Luego recuerdo el estribillo que la caracteriza: “Olo le lo lai”.

De pronto la canción es la señal de entrada para que asalten el apartamento, me capturen y me lleven a dónde me tengan que llevar. Al final no pasa nada.

Me levanto, me preparo otro café y luego estoy pendiente toda la mañana a ver si encuentro algo diferente, si doy con alguna señal que me indique que estoy en peligro.

Después del almuerzo salgo a caminar. Cerca a un parque paso por el lado de un hombre que me mira de reojo y luego, para disimular, mira su reflejo en un vidrio de la terraza de un restaurante. No sé que tanto se mira si lleva tapabocas.

Cuando lo voy a pasar de largo freno en seco justo a su lado y le digo que me dejen en paz, que no importa cuántos sean, no me asustan. Está claro que es mentira porque la voz me tiembla al hablar. El hombre me mira con cara de asombro como si no supiera de qué le estoy hablando.

Me alejo del lugar sin perderlo de vista.

martes, 9 de febrero de 2021

Armazón narrativo

Hoy fue un buen día, pues terminé de escribir la novena y última, eso espero, versión de la historia del francotirador.

El primer borrador es muy diferente a la última versión pues al principio la había dividido en tres escenas y la línea de tiempo era de dos semanas, entre misión y misión. Luego, creo que fue en la tercera, decidí narrar una única escena, en la que el francotirador se encuentra en la azotea de un piso en medio de una misión, y comienza a tener dudas sobre su trabajo.

Si hay algo de lo que me siento orgulloso, es de la estructura que logré darle a la historia. Me parece que tiene un armazón fuerte, que sujeta bien cada una de sus partes y las acopla de forma adecuada.

Como la historia comienza justo en la crisis del protagonista, necesité hacer uso de flashbacks para mostrar quién era y qué eventos lo habían llevado a ese momento. Esas reminiscencias, digamos, son muy llamativas al momento de contar, pero pueden ser como un volador sin palo, es decir, algunas pueden tener cara de subtramas y no tener nada que ver con lo que se cuenta.

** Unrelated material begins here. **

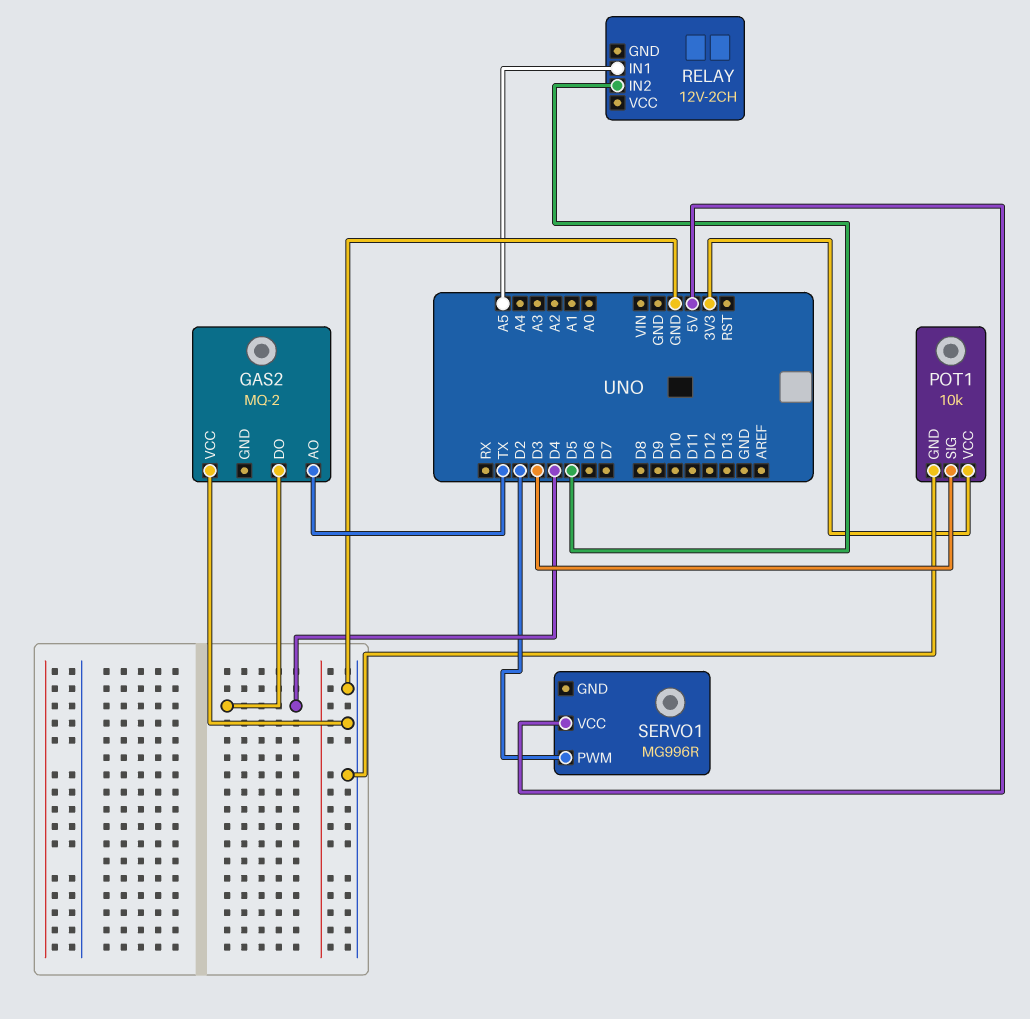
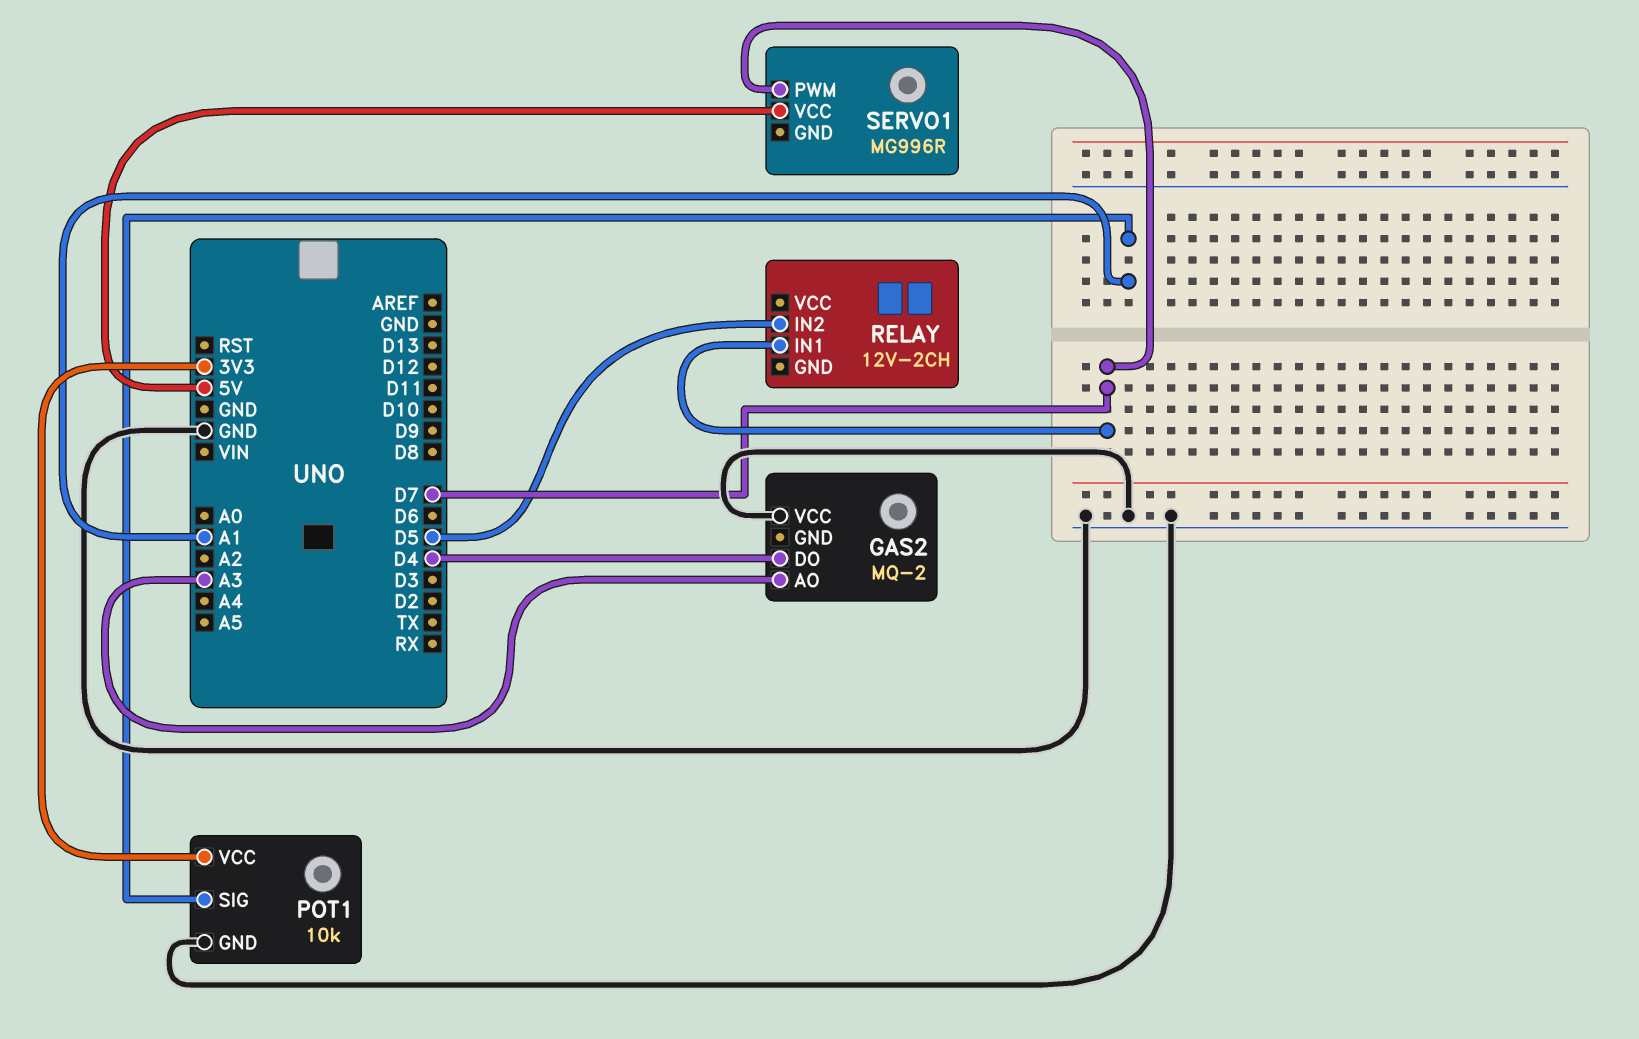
GAS2 pin AO: TX -> A3
POT1 pin SIG: D3 -> A1
RELAY pin IN1: A5 -> D7
SERVO1 pin PWM: D2 -> D7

Además, toca tenerles cuidado, porque si uno les dedica mucho tiempo, se corre el peligro de alejarse demasiado de la trama principal. Esto me recuerda la novela La forma de las ruinas de Juan Gabriel Vásquez. Cuando la leí, me costó mucho la lectura de unas 100 páginas en las que el narrador se va al pasado, mientras yo quería saber qué le estaba ocurriendo o le iba a ocurrir al personaje principal.

Solo quería contarle eso, estimado lector, que me gusta mucho el armazón de mi historia. Ya Puede seguir con su vida.